• Exercise text:
▶

Unless Intel grows HBM2 on trees it is not happening.

Timeframe is important. This is a early 2018 product. There's no rush to market like RX Vega. HBM2 yields maturing as we speak. The Radeon chip supplied looks to be ~200mm2 so basically, a small chip, yields will be non-issue.

Both companies would not commit for this to be a low volume product. Logic 101, use it.
 
I don't comprehend why AMD would want to do this. I mean...Ryzen is doing well and Raven Ridge just got announced. If this is just a cash motivated deal, it seems short sighted to me.

But yes, Kyle was right.
AMD is doing better than it was but it is still not doing well. This is a “we desperately need money and show growth play” as well as a sure fire way to make some significant strides in market share, but at what cost? AMD states their recently announced mobile offerings will not compete with Intel’s new offering, so it appears AMD has already ceded part of the market to Intel.
 
Everyone is bashing AMD for this move yet Intel has more to lose if this venture goes bad......
Lol what does Intel have to lose? AMD fans have been proclaiming for years now that Ryzen + RTG products will wreck Intel and now Intel has RTG products on package. I don’t think NVDA will even care all that much as they’re clearly moving in other, more profitable directions than GPUs.
 
If you cant beat em join em.

I own a threadripper and 8700k and a 7820x. I am not biased in my statement.
 
Lol what does Intel have to lose? AMD fans have been proclaiming for years now that Ryzen + RTG products will wreck Intel and now Intel has RTG products on package. I don’t think NVDA will even care all that much as they’re clearly moving in other, more profitable directions than GPUs.
AMD fans don't care as long as the product sports AMD tech and makes AMD money, while cutting Nvidia out of the market. As for your other points.. Intel approached AMD not the other way around (there is a reason AMD stock is up today).
 
1842719
 
AMD fans don't care as long as the product sports AMD tech and makes AMD money, while cutting Nvidia out of the market.
They shouldn’t care one way or the other as long as they get better products for less money, but you cannot deny much of the enthusiasm for Ryzen was the false notion it would severely hurt Intel. Now we’re seeing calls for government intervention regarding memory prices as though these companies have a responsibility to make things cheap and plentiful for our video games; they run businesses and are trying to make as much money as possible. When I was young and struggled to afford the best equipment I didn’t get angry at companies for charging a lot of money, I️ figured out how to save to buy what I wanted.

I was a huge AMD fan 2001-2004 because they had clearly superior products at cheaper prices, not because i thought Intel was evil. Then AMD bought ATI and ruined both companies due to insufficient finances.
 
They shouldn’t care one way or the other as long as they get better products for less money, but you cannot deny much of the enthusiasm for Ryzen was the false notion it would severely hurt Intel. Now we’re seeing calls for government intervention regarding memory prices as though these companies have a responsibility to make things cheap and plentiful for our video games; they run businesses and are trying to make as much money as possible. When I was young and struggled to afford the best equipment I didn’t get angry at companies for charging a lot of money, I️ figured out how to save to buy what I wanted.

◀

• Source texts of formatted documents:
▶

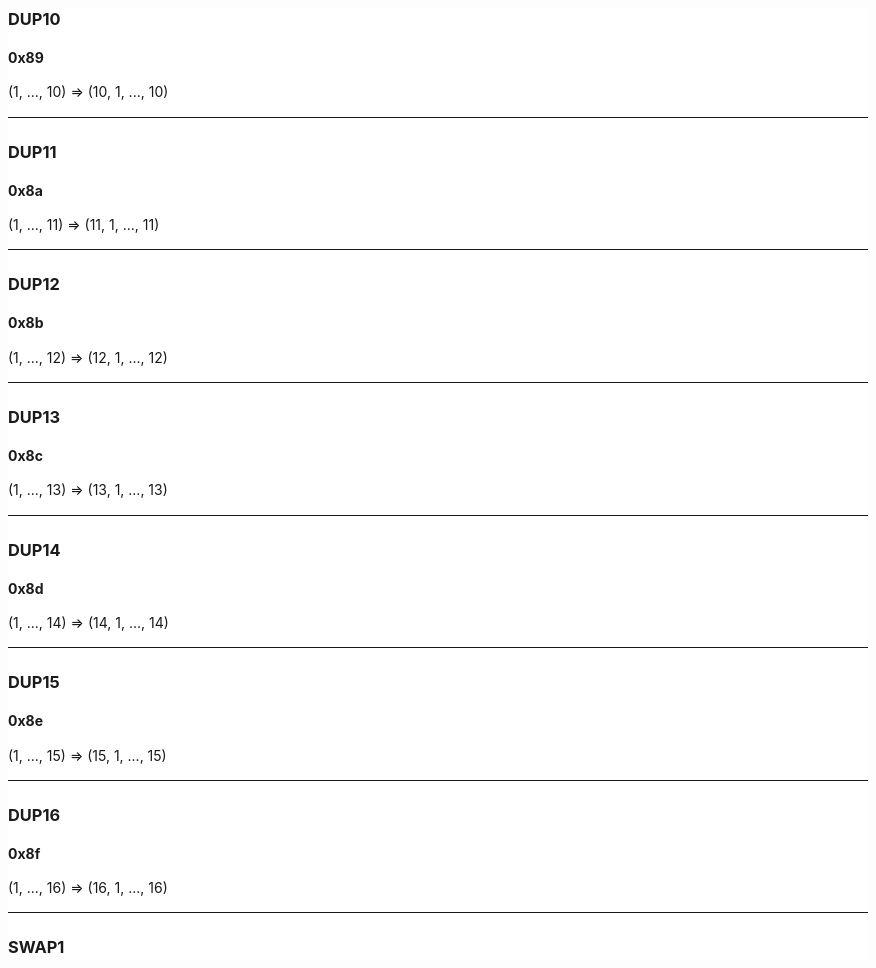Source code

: 
### DUP10

**0x89**

(1, ..., 10) => (10, 1, ..., 10)

---

### DUP11

**0x8a**

(1, ..., 11) => (11, 1, ..., 11)

---

### DUP12

**0x8b**

(1, ..., 12) => (12, 1, ..., 12)

---

### DUP13

**0x8c**

(1, ..., 13) => (13, 1, ..., 13)

---

### DUP14

**0x8d**

(1, ..., 14) => (14, 1, ..., 14)

---

### DUP15

**0x8e**

(1, ..., 15) => (15, 1, ..., 15)

---

### DUP16

**0x8f**

(1, ..., 16) => (16, 1, ..., 16)

---

### SWAP1
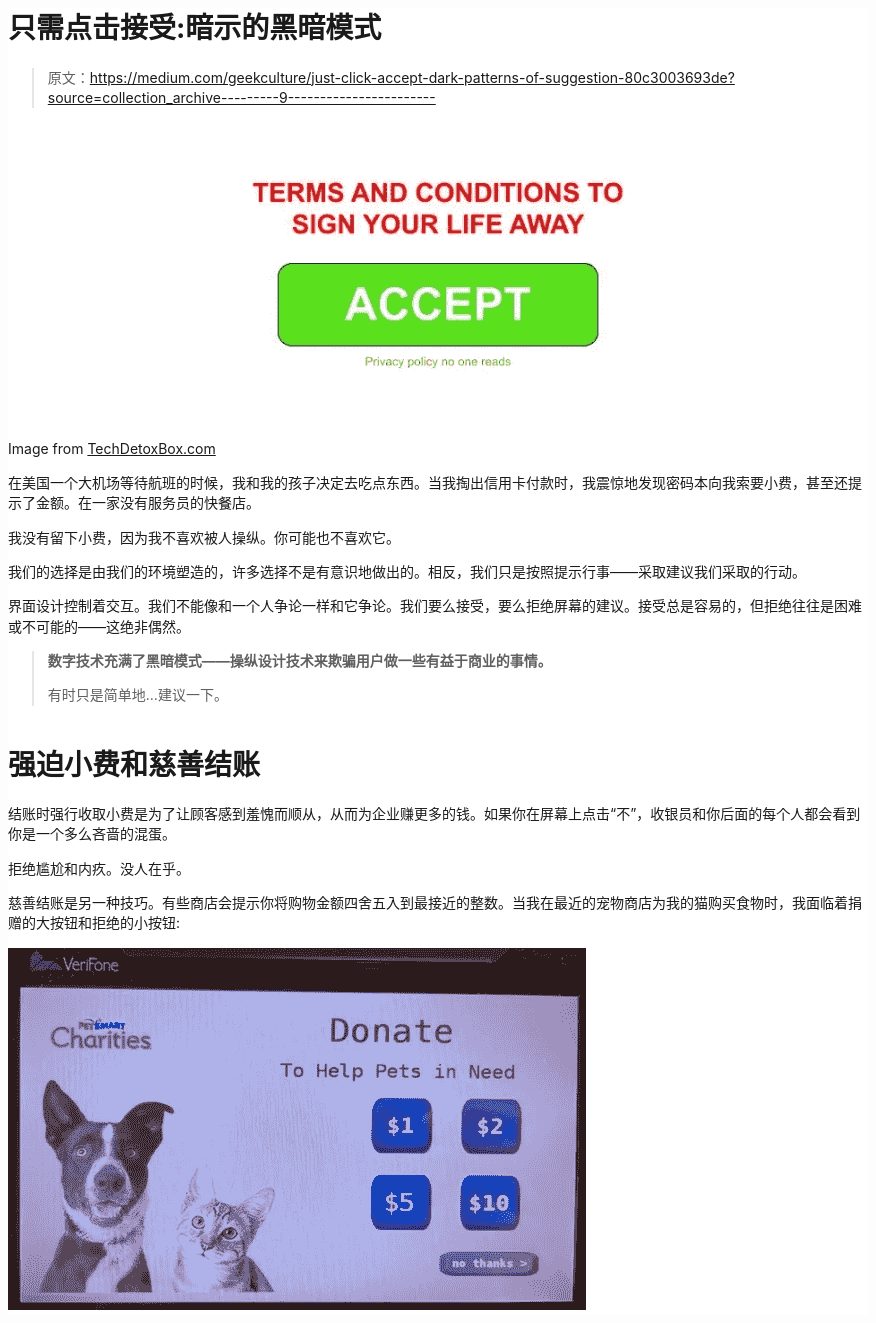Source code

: # 只需点击接受:暗示的黑暗模式

> 原文：<https://medium.com/geekculture/just-click-accept-dark-patterns-of-suggestion-80c3003693de?source=collection_archive---------9----------------------->

![](img/6c5739047072b46786e14ab365089d2a.png)

Image from [TechDetoxBox.com](https://www.techdetoxbox.com/weapons-of-digital-manipulation/just-click-accept-dark-patterns-of-suggestion/)

在美国一个大机场等待航班的时候，我和我的孩子决定去吃点东西。当我掏出信用卡付款时，我震惊地发现密码本向我索要小费，甚至还提示了金额。在一家没有服务员的快餐店。

我没有留下小费，因为我不喜欢被人操纵。你可能也不喜欢它。

我们的选择是由我们的环境塑造的，许多选择不是有意识地做出的。相反，我们只是按照提示行事——采取建议我们采取的行动。

界面设计控制着交互。我们不能像和一个人争论一样和它争论。我们要么接受，要么拒绝屏幕的建议。接受总是容易的，但拒绝往往是困难或不可能的——这绝非偶然。

> **数字技术充满了黑暗模式——操纵设计技术来欺骗用户做一些有益于商业的事情。**
> 
> 有时只是简单地…建议一下。

# 强迫小费和慈善结账

结账时强行收取小费是为了让顾客感到羞愧而顺从，从而为企业赚更多的钱。如果你在屏幕上点击“不”，收银员和你后面的每个人都会看到你是一个多么吝啬的混蛋。

拒绝尴尬和内疚。没人在乎。

慈善结账是另一种技巧。有些商店会提示你将购物金额四舍五入到最接近的整数。当我在最近的宠物商店为我的猫购买食物时，我面临着捐赠的大按钮和拒绝的小按钮:

![](img/dd20e991449cd4e3383e9b156333b851.png)
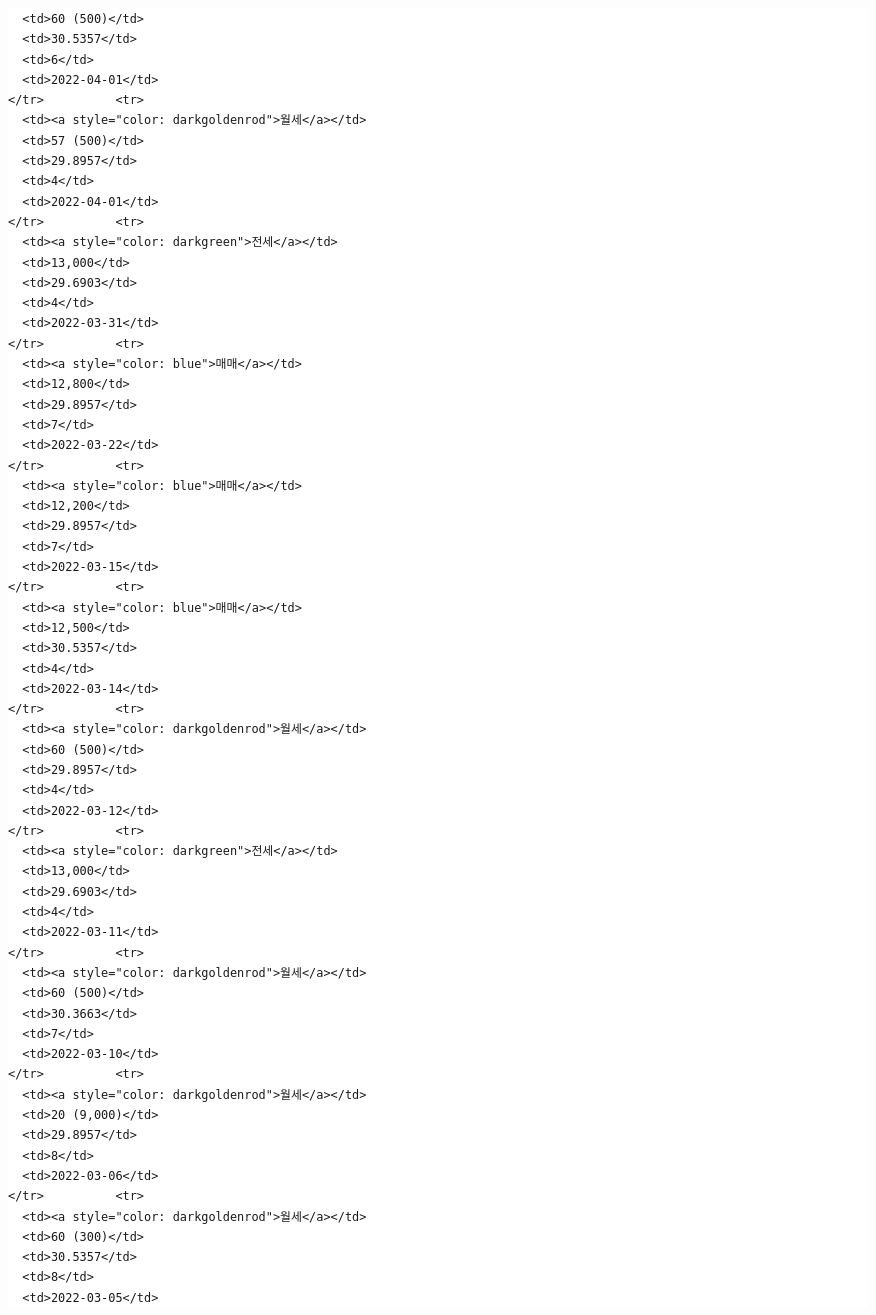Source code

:       <td>60 (500)</td>
      <td>30.5357</td>
      <td>6</td>
      <td>2022-04-01</td>
    </tr>          <tr>
      <td><a style="color: darkgoldenrod">월세</a></td>
      <td>57 (500)</td>
      <td>29.8957</td>
      <td>4</td>
      <td>2022-04-01</td>
    </tr>          <tr>
      <td><a style="color: darkgreen">전세</a></td>
      <td>13,000</td>
      <td>29.6903</td>
      <td>4</td>
      <td>2022-03-31</td>
    </tr>          <tr>
      <td><a style="color: blue">매매</a></td>
      <td>12,800</td>
      <td>29.8957</td>
      <td>7</td>
      <td>2022-03-22</td>
    </tr>          <tr>
      <td><a style="color: blue">매매</a></td>
      <td>12,200</td>
      <td>29.8957</td>
      <td>7</td>
      <td>2022-03-15</td>
    </tr>          <tr>
      <td><a style="color: blue">매매</a></td>
      <td>12,500</td>
      <td>30.5357</td>
      <td>4</td>
      <td>2022-03-14</td>
    </tr>          <tr>
      <td><a style="color: darkgoldenrod">월세</a></td>
      <td>60 (500)</td>
      <td>29.8957</td>
      <td>4</td>
      <td>2022-03-12</td>
    </tr>          <tr>
      <td><a style="color: darkgreen">전세</a></td>
      <td>13,000</td>
      <td>29.6903</td>
      <td>4</td>
      <td>2022-03-11</td>
    </tr>          <tr>
      <td><a style="color: darkgoldenrod">월세</a></td>
      <td>60 (500)</td>
      <td>30.3663</td>
      <td>7</td>
      <td>2022-03-10</td>
    </tr>          <tr>
      <td><a style="color: darkgoldenrod">월세</a></td>
      <td>20 (9,000)</td>
      <td>29.8957</td>
      <td>8</td>
      <td>2022-03-06</td>
    </tr>          <tr>
      <td><a style="color: darkgoldenrod">월세</a></td>
      <td>60 (300)</td>
      <td>30.5357</td>
      <td>8</td>
      <td>2022-03-05</td>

◀

• Work request A:
Using the forum thread about Intel and AMD, decide whether each statement below agrees with it. For each one, answer yes or no and quote the words of the thread that settle it.
(i) The Radeon chip supplied looks to be about 200mm2.
(ii) AMD approached Intel first.
(iii) One poster was an AMD fan from 2001 to 2004 because they thought Intel was evil.
• Work request B:
Answer these questions from the forum thread about Intel and AMD.
(i) When is the product said to be coming out?
(ii) Which three processors does one poster say they own?
(iii) Which company did AMD buy, according to the thread?
• Work request C:
Carry the forum thread about Intel and AMD forward from its last sentence.

• Answer space A:
(i) Yes: "The Radeon chip supplied looks to be ~200mm2"
(ii) No: "Intel approached AMD not the other way around"
(iii) No: "not because i thought Intel was evil"

• Answer space B:
(i) Early 2018
(ii) A Threadripper, an 8700K and a 7820X
(iii) ATI

• Answer space C:
I was a huge AMD fan 2001-2004 because they had clearly superior products at cheaper prices, not because i thought Intel was evil. Then AMD bought ATI and ruined both companies due to insufficient finances.
I am an AMD fan because, I like their business ethics better, they embrace open standards and open source and because as a hardware enthusiast they provide a much needed competition to the only one other company in their respective fields they compete in (GPU/Nvidia, CPU/Intel).

This is a win win for AMD the way I see it. With this Intel admits they can't make powerful iGPUs. This changes nothing for Raven Ridge which addresses a much bigger market.

Anyone who claims they are a hardware enthusiast should be happy for AMD, because just look how much more interesting CPU market has gotten since Zen. It's unrecognizable.

edit: with that said I've owned tons of Intel CPUs and Nvidia GPUs over the years. My 1st PC was a 286 with a Hercules graphics card, back in the early 89-90'.
 
Correction:
With the advancing kernel display driver and mesa opengl\vulkan driver.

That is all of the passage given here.